A general framework for adaptive nonparametric dimensionality reduction
Antonio Di Noia, Federico Ravenda, Antonietta Mira
TL;DR
The paper addresses the challenge of hyper-parameter tuning in neighborhood-based nonparametric dimensionality reduction by introducing ABIDE, an intrinsic-dimension estimator that jointly outputs a global dimension $d^*$ and per-point neighborhood sizes $k^*$. These outputs yield locally uniform neighborhoods that adapt to data geometry and are integrated into LLE, spectral clustering, and UMAP to create adaptive variants (LLE^*, SC^*, UMAP^*) with improved unsupervised embeddings and supervised classification performance. ABIDE is shown to be consistent and asymptotically normal, providing a solid theoretical foundation, and experiments on real and synthetic datasets (Iris, MNIST, Manifolds, News Articles) demonstrate robust improvements in clustering metrics and visualization while reducing the need for manual hyper-parameter tuning. Overall, the framework offers a principled, general approach to adaptive nonparametric dimensionality reduction with broad applicability and practical impact for data visualization and learning tasks.
Abstract
Dimensionality reduction is a fundamental task in modern data science. Several projection methods specifically tailored to take into account the non-linearity of the data via local embeddings have been proposed.
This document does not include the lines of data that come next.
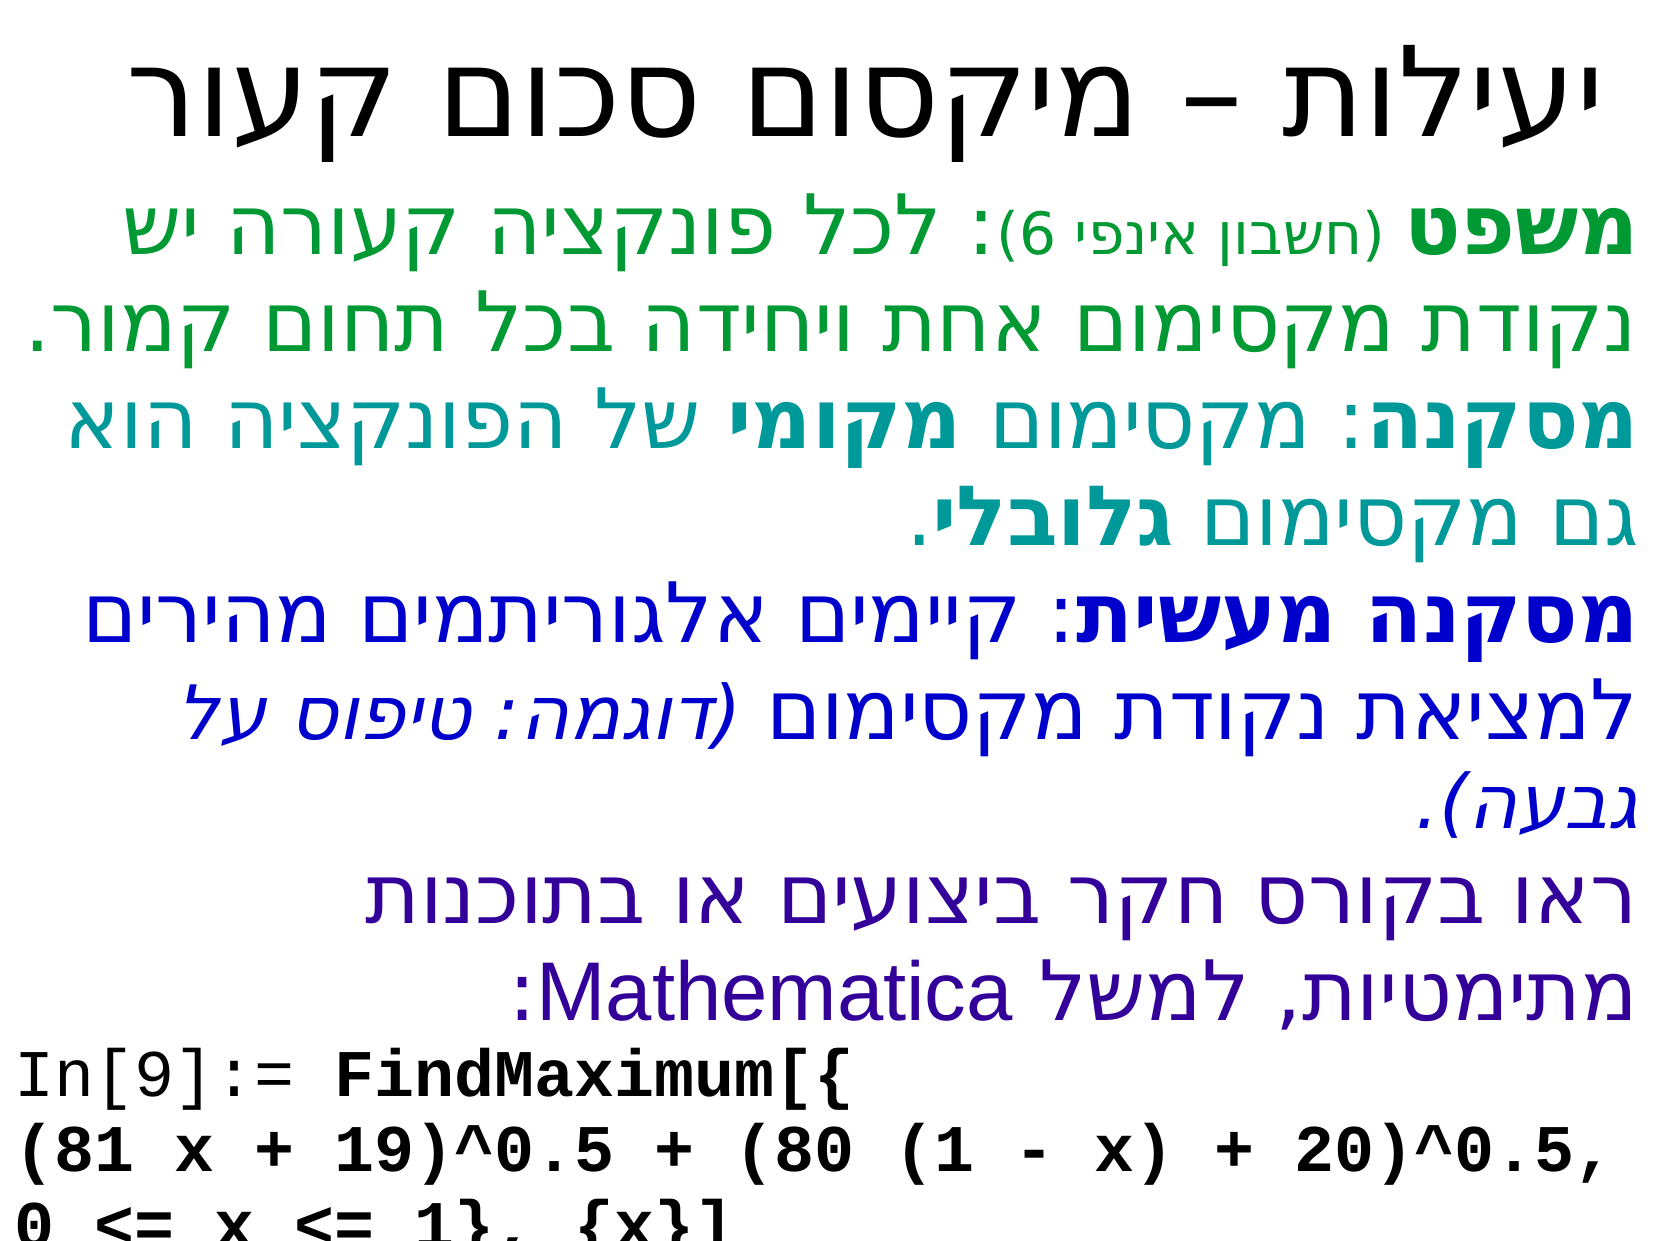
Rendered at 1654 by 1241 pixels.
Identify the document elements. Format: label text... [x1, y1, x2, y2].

title יעילות – מיקסום סכום קעור [30, 7, 1654, 166]
text_box משפט (חשבון אינפי 6): לכל פונקציה קעורה יש נקודת מקסימום אחת ויחידה בכל תחום קמור. מסקנה: מקסימום מקומי של הפונקציה הוא גם מקסימום גלובלי. מסקנה מעשית: קיימים אלגוריתמים מהירים למציאת נקודת מקסימום (דוגמה: טיפוס על גבעה). ראו בקורס חקר ביצועים או בתוכנות מתימטיות, למשל Mathematica: In[9]:= FindMaximum[{ (81 x + 19)^0.5 + (80 (1 - x) + 20)^0.5, 0 <= x <= 1}, {x}] Out[9]= {15.4601, {x -> 0.512327}} [0, 169, 1654, 1228]
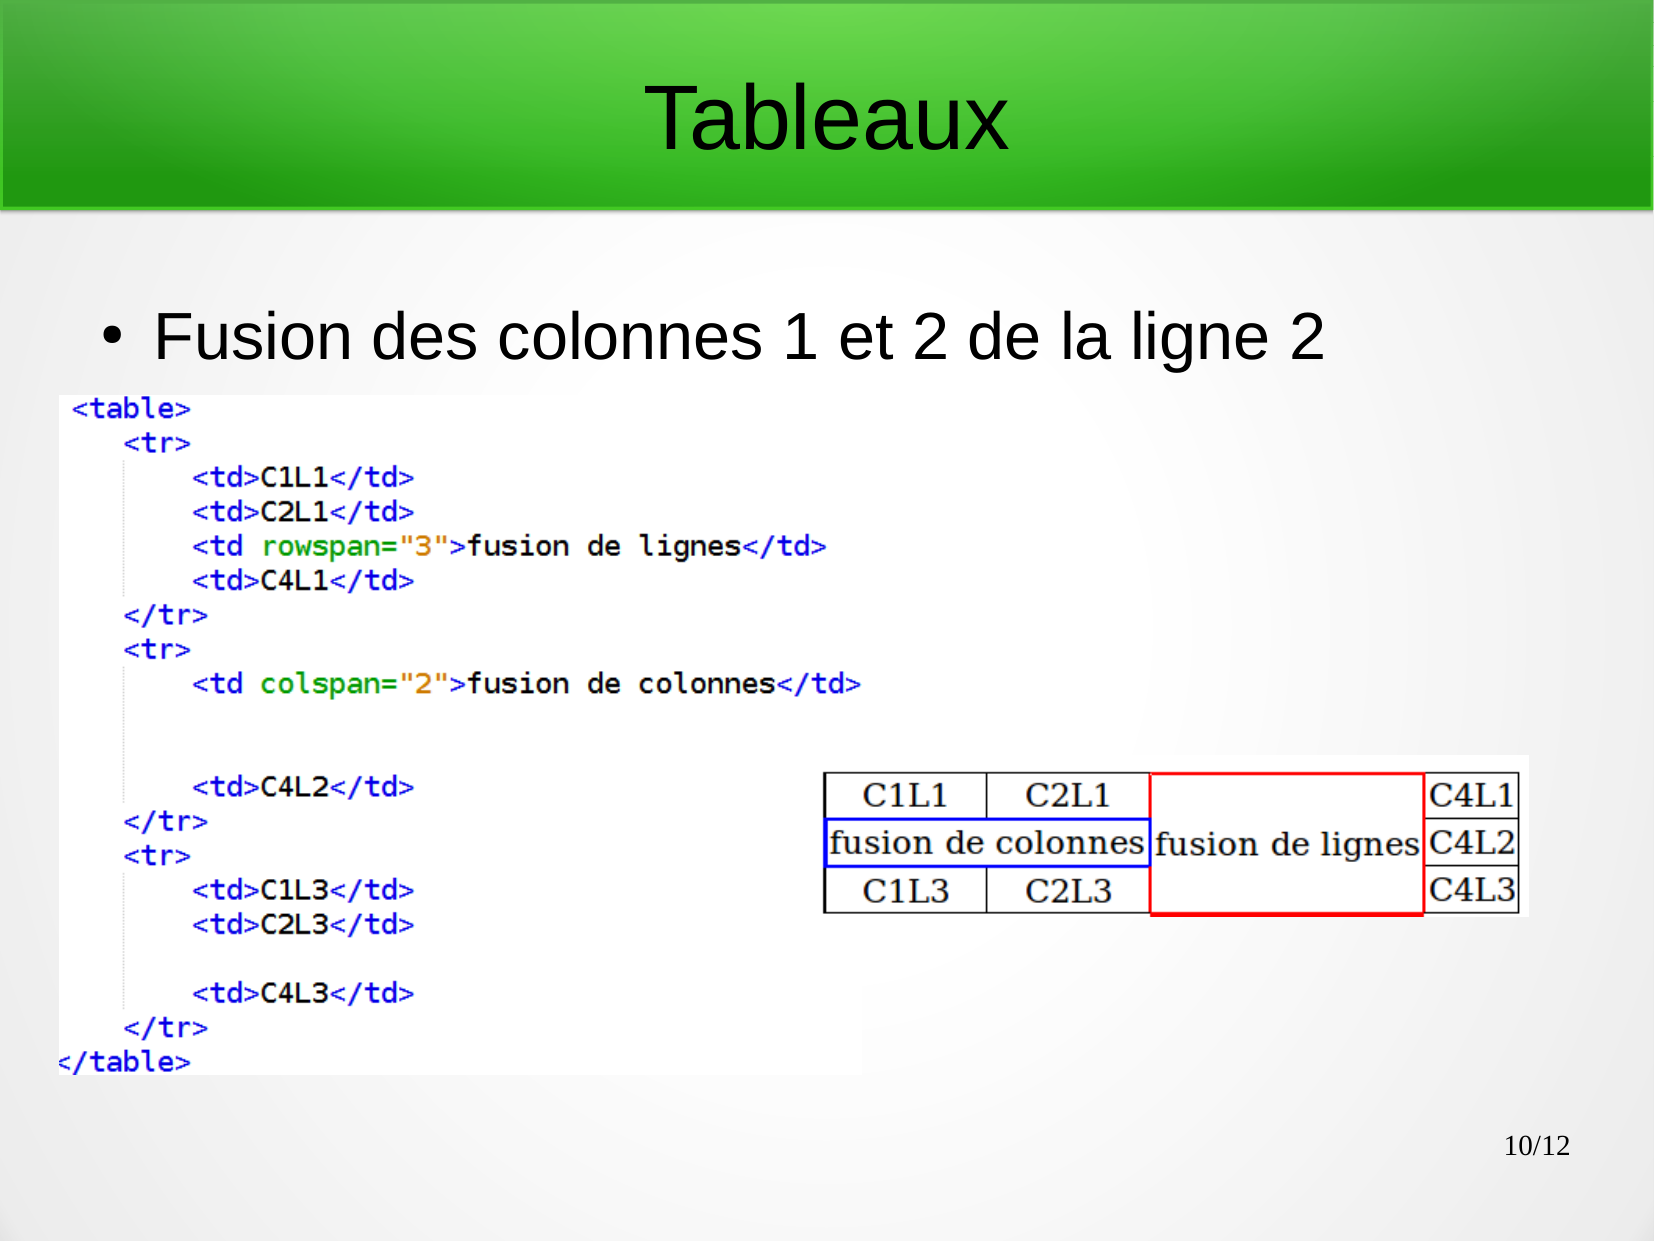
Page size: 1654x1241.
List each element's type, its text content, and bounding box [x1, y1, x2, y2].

list Fusion des colonnes 1 et 2 de la ligne 2 [82, 299, 1571, 1019]
picture [59, 395, 1529, 1075]
title Tableaux [82, 47, 1571, 189]
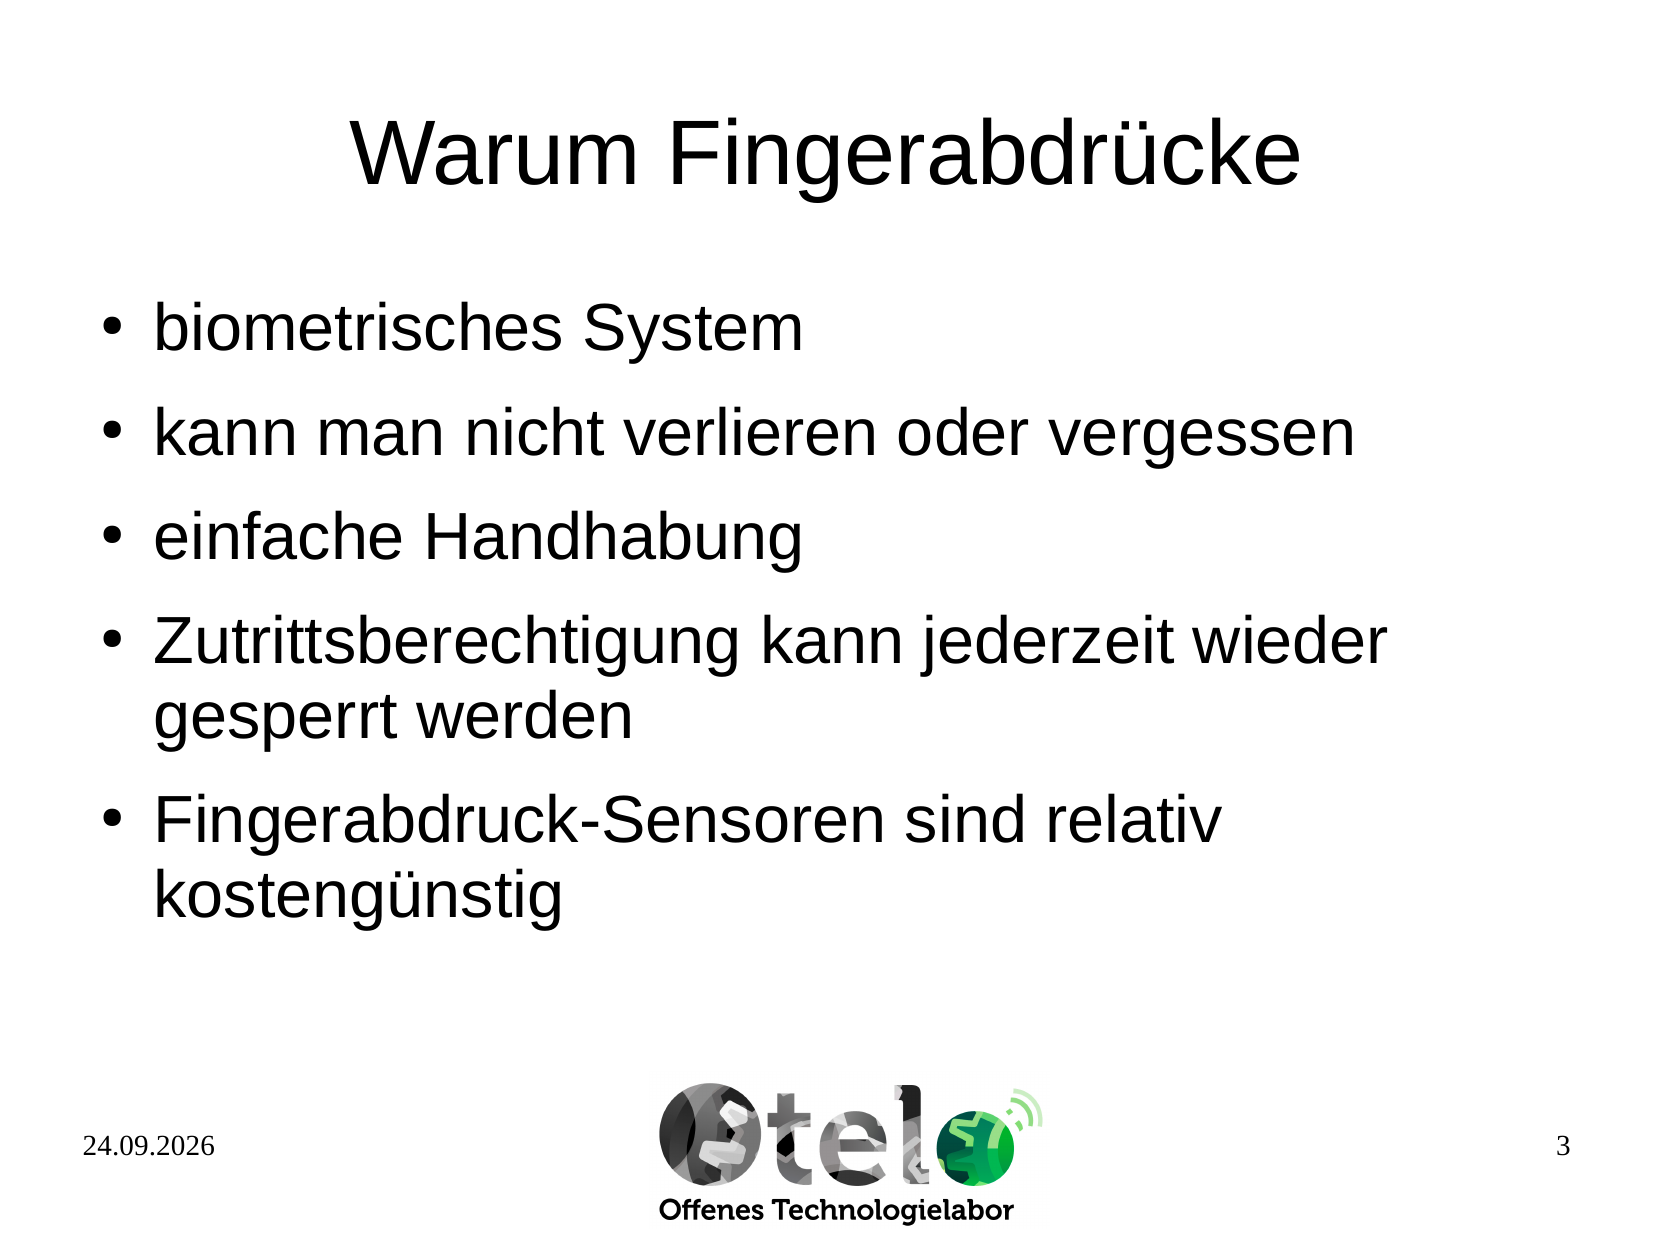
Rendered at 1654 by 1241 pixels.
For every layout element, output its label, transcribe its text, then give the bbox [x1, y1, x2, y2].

list biometrisches System kann man nicht verlieren oder vergessen einfache Handhabung Zutrittsberechtigung kann jederzeit wieder gesperrt werden Fingerabdruck-Sensoren sind relativ kostengünstig [82, 290, 1571, 1010]
title Warum Fingerabdrücke [82, 49, 1571, 257]
picture [649, 1071, 1050, 1229]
Such methods are often based on local neighbourhood structures and require tuning the number of neighbours that define this local structure, and the dimensionality of the lower-dimensional space onto which the data are projected. Such choices critically influence the quality of the resulting embedding. In this paper, we exploit a recently proposed intrinsic dimension estimator which also returns the optimal locally adaptive neighbourhood sizes according to some desirable criteria. In principle, this adaptive framework can be employed to perform an optimal hyper-parameter tuning of any dimensionality reduction algorithm that relies on local neighbourhood structures. Numerical experiments on both real-world and simulated datasets show that the proposed method can be used to significantly improve well-known projection methods when employed for various learning tasks, with improvements measurable through both quantitative metrics and the quality of low-dimensional visualizations.